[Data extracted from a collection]
◆ ◆ ◆

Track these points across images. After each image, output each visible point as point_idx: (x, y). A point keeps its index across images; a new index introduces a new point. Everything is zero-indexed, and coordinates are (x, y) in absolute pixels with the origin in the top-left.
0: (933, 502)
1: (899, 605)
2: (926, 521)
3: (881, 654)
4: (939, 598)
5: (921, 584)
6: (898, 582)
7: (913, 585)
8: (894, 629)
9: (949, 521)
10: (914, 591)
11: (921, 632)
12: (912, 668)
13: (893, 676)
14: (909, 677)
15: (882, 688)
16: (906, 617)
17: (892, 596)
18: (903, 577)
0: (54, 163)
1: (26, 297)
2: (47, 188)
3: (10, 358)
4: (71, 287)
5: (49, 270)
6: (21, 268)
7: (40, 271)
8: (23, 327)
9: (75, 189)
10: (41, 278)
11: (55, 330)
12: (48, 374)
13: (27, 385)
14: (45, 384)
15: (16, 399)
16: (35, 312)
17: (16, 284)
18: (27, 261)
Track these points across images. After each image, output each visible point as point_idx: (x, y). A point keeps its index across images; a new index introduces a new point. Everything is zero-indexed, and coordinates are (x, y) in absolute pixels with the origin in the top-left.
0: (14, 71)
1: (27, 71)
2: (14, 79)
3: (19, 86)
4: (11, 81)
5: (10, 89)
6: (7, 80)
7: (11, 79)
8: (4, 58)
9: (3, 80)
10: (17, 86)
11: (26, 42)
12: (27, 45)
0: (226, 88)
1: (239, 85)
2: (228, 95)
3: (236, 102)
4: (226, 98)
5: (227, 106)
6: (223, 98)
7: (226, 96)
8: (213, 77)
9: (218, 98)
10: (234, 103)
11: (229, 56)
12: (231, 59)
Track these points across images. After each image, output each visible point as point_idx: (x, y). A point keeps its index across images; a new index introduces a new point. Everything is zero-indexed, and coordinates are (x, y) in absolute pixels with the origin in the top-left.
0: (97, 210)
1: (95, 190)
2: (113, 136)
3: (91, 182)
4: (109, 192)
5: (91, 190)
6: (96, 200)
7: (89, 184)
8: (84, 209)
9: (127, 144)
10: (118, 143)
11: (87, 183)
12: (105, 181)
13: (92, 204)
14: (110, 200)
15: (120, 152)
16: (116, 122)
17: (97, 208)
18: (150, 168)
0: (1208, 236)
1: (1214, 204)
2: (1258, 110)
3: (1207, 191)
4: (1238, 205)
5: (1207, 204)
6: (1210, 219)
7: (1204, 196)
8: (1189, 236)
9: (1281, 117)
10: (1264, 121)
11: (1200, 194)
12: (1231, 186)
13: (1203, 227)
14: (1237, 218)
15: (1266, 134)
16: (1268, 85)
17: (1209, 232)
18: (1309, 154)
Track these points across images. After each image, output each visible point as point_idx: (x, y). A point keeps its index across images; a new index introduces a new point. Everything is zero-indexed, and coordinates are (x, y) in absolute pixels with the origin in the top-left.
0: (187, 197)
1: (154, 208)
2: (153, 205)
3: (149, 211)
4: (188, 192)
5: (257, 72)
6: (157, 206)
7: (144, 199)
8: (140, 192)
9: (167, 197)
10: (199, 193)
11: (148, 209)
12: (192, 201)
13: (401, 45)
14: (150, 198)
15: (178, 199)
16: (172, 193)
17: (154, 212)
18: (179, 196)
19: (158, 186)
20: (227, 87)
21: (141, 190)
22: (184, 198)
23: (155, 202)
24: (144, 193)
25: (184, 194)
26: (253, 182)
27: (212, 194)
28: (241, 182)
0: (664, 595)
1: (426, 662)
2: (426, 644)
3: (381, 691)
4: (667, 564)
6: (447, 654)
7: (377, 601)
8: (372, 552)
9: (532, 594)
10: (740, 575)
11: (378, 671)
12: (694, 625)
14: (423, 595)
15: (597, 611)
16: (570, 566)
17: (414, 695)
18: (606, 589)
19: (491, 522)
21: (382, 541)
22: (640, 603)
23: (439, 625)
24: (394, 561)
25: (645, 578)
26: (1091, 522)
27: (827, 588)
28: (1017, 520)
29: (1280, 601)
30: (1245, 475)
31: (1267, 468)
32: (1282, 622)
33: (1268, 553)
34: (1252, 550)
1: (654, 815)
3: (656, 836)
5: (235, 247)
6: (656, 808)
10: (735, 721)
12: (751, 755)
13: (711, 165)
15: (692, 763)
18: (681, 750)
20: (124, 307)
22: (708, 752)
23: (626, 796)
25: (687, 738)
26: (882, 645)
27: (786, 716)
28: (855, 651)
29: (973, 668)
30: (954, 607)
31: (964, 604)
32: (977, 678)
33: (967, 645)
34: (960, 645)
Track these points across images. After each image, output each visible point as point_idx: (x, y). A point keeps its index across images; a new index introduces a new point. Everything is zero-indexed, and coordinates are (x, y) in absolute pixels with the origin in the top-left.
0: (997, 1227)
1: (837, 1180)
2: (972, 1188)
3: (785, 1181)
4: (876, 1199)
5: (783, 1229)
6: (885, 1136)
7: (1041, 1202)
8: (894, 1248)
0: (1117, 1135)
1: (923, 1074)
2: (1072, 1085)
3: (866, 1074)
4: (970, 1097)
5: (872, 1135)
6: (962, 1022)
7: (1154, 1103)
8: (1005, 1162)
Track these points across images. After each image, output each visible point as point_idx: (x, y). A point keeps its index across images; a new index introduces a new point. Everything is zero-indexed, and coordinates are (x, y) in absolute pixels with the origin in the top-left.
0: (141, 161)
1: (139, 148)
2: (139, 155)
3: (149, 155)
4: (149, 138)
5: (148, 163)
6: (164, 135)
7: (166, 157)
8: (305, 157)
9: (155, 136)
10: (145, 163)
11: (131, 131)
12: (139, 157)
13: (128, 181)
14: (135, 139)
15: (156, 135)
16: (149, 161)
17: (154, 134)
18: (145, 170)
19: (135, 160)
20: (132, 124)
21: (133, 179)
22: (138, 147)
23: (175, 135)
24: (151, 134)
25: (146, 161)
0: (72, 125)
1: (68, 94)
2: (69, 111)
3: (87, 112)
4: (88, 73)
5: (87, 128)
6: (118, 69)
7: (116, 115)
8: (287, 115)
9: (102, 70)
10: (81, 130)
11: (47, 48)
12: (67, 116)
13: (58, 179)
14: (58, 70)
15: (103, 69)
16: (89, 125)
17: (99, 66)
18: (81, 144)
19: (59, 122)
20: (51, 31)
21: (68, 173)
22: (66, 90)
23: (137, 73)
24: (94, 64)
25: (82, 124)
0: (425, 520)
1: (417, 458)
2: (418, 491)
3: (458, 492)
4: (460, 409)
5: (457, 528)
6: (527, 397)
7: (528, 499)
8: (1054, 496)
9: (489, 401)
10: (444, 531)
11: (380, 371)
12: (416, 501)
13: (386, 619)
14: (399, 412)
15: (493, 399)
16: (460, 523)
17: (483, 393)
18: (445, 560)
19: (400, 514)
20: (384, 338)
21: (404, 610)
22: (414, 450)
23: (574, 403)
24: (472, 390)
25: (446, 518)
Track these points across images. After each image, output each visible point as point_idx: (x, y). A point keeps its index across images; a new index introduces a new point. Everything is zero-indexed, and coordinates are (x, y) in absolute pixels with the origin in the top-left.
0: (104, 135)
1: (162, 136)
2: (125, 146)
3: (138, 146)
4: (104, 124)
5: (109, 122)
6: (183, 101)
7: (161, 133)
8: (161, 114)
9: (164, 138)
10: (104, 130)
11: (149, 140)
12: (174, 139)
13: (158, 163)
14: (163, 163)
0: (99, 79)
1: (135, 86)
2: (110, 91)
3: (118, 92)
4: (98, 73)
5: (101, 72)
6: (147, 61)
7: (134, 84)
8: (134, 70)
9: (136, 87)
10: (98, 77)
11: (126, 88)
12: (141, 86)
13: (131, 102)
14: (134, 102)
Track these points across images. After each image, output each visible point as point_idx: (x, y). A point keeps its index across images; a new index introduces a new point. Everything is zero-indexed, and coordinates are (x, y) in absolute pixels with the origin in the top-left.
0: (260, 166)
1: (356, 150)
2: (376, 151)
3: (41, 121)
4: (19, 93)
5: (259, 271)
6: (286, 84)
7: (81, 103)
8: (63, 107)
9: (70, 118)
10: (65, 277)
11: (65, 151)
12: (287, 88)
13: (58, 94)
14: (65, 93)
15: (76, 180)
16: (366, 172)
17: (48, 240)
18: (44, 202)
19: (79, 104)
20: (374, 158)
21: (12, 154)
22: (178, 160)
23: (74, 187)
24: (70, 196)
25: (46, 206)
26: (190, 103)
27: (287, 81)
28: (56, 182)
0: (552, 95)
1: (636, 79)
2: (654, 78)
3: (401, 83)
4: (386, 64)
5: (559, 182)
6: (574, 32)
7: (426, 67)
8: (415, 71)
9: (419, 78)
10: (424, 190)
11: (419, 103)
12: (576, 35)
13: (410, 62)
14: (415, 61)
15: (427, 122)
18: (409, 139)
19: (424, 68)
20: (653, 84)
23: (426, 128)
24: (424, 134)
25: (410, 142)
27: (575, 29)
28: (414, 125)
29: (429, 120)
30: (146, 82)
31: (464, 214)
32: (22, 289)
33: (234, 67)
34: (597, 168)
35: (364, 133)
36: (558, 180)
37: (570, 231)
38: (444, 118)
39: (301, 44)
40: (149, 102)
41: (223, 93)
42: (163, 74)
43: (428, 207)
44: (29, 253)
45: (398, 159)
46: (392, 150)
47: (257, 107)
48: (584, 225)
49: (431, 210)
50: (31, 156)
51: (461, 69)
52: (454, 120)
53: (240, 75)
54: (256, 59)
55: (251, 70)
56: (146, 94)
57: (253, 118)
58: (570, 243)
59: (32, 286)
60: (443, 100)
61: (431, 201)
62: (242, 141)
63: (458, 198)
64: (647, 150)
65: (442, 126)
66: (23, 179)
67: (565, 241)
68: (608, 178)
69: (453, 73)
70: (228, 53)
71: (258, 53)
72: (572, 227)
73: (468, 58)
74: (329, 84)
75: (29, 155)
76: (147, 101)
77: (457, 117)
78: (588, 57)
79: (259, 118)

◆ ◆ ◆

WHAT IS NEEDED:
Exactly the lines from the one containing "6: (286, 84)" through the end of the records above are to be printed, and no others.

SOLUTION:
6: (286, 84)
7: (81, 103)
8: (63, 107)
9: (70, 118)
10: (65, 277)
11: (65, 151)
12: (287, 88)
13: (58, 94)
14: (65, 93)
15: (76, 180)
16: (366, 172)
17: (48, 240)
18: (44, 202)
19: (79, 104)
20: (374, 158)
21: (12, 154)
22: (178, 160)
23: (74, 187)
24: (70, 196)
25: (46, 206)
26: (190, 103)
27: (287, 81)
28: (56, 182)
0: (552, 95)
1: (636, 79)
2: (654, 78)
3: (401, 83)
4: (386, 64)
5: (559, 182)
6: (574, 32)
7: (426, 67)
8: (415, 71)
9: (419, 78)
10: (424, 190)
11: (419, 103)
12: (576, 35)
13: (410, 62)
14: (415, 61)
15: (427, 122)
18: (409, 139)
19: (424, 68)
20: (653, 84)
23: (426, 128)
24: (424, 134)
25: (410, 142)
27: (575, 29)
28: (414, 125)
29: (429, 120)
30: (146, 82)
31: (464, 214)
32: (22, 289)
33: (234, 67)
34: (597, 168)
35: (364, 133)
36: (558, 180)
37: (570, 231)
38: (444, 118)
39: (301, 44)
40: (149, 102)
41: (223, 93)
42: (163, 74)
43: (428, 207)
44: (29, 253)
45: (398, 159)
46: (392, 150)
47: (257, 107)
48: (584, 225)
49: (431, 210)
50: (31, 156)
51: (461, 69)
52: (454, 120)
53: (240, 75)
54: (256, 59)
55: (251, 70)
56: (146, 94)
57: (253, 118)
58: (570, 243)
59: (32, 286)
60: (443, 100)
61: (431, 201)
62: (242, 141)
63: (458, 198)
64: (647, 150)
65: (442, 126)
66: (23, 179)
67: (565, 241)
68: (608, 178)
69: (453, 73)
70: (228, 53)
71: (258, 53)
72: (572, 227)
73: (468, 58)
74: (329, 84)
75: (29, 155)
76: (147, 101)
77: (457, 117)
78: (588, 57)
79: (259, 118)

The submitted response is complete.